La démocratie n’a pas besoin de menteurs ou de valets aux ordres, bien au contraire. Elle se nourrit de la confrontation des opinions. Or, à de minimes points de détail près, on peine à trouver la moindre véritable différence entre les grands titres nationaux. De gauche comme de « droite », ils nous servent la même soupe cuisinée par les États-Unis et/ou leurs satellites. Pour tenter de conjurer la fatalité qui les guette ils augmentent leurs tarifs. Ce qui risque de contribuer à accélérer la mévente, qui mécaniquement entraînera une baisse des recettes publicitaires, conduisant inexorablement ces titres vers la faillite. Bon débarras !

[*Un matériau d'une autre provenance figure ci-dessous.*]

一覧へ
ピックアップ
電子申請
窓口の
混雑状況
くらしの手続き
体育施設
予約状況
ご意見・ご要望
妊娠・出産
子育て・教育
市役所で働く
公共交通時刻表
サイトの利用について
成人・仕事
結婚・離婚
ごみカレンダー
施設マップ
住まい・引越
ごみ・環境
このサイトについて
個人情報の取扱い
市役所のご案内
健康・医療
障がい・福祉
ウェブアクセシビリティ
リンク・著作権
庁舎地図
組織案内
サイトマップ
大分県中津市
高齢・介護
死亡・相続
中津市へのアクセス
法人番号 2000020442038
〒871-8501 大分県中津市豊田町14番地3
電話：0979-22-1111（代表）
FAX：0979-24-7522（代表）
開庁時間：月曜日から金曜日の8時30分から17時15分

Pour autant, le tableau n’est pas aussi noir qu’on veut bien le dire, car il y a une presse qui se porte plutôt bien, celle dite régionale. Elle mêle habilement les nouvelles locales aux nationales et internationales, elle publie des articles de qualité où les faits sont généralement présentés honnêtement et l’analyse qui en est faite tranche souvent avec l’unanimisme de titres comme Libération, Le Monde, Le Figaro. Tiens, puisque nous parlons de ce trio d’étroits mousquetaires, penchons-nous sur leurs tirages, loin d’être glorieux. Pour l’année 2013, les chiffres de l’OJD (Office de Justification de la Diffusion), concernant le tirage et le nombre quotidien d’exemplaires vendus sont édifiants :

  • Le Figaro a tiré à 390495 exemplaires dont 318506 vendus,
  • Libération a tiré à 144095 exemplaires dont 108717 vendus,
  • Le Monde a tiré à 348765 exemplaires dont 281872 vendus.

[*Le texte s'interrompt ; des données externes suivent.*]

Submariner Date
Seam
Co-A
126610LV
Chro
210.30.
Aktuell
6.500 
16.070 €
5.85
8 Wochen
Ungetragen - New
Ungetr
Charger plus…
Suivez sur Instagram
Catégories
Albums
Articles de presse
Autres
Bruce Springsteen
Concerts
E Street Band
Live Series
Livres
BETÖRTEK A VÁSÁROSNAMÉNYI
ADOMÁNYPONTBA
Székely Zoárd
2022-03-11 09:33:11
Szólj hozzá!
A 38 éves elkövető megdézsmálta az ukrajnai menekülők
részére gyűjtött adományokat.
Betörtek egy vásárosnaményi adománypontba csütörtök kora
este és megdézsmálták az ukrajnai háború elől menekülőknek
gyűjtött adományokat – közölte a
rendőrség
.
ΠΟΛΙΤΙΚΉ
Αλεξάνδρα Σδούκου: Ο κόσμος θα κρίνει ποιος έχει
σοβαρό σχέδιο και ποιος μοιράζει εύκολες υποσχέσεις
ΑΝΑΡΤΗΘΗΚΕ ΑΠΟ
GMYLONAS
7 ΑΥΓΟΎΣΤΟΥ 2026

Et encore, dans le nombre d’exemplaires vendus ne sont pas décomptés les abonnements institutionnels souscrits par les ministères, les collectivités locales et les grandes entreprises. Maintenant, regardons le tirage d’Ouest France :

  • Tirage à 830403 exemplaires dont 742645 vendus.

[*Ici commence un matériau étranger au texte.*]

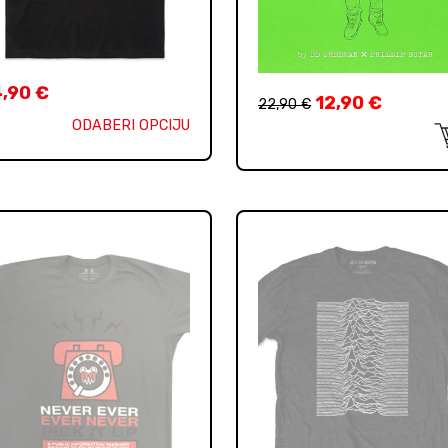
4,90
€
12,90
€
22,90
€
ODABERI OPCIJU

En clair, ce seul quotidien régional a vendu plus d’exemplaires que les trois cadors de la presse nationale qui totalisent seulement, et péniblement, 709095 exemplaires vendus. Des esprits retors pourraient y voir le succès d’un journal qui a épousé les causes du lectorat français en prenant, par exemple, parti pour la défense de la famille, en s’opposant au mariage pour tous. Mais je gage que les commentateurs qui ont accès aux micros se refuseront à partager cette analyse, comme ils s’ingénient depuis des années à considérer la réalité plutôt que l’idéologie, les vrais intérêts de la France plutôt que ceux des millionnaires qui les maintiennent artificiellement en vie. La vraie diversité se trouvant dans cette presse régionale considérée avec mépris par les soi-disant grandes plumes et autres experts autoproclamés des médias, vous savez ce qu’il vous reste à faire.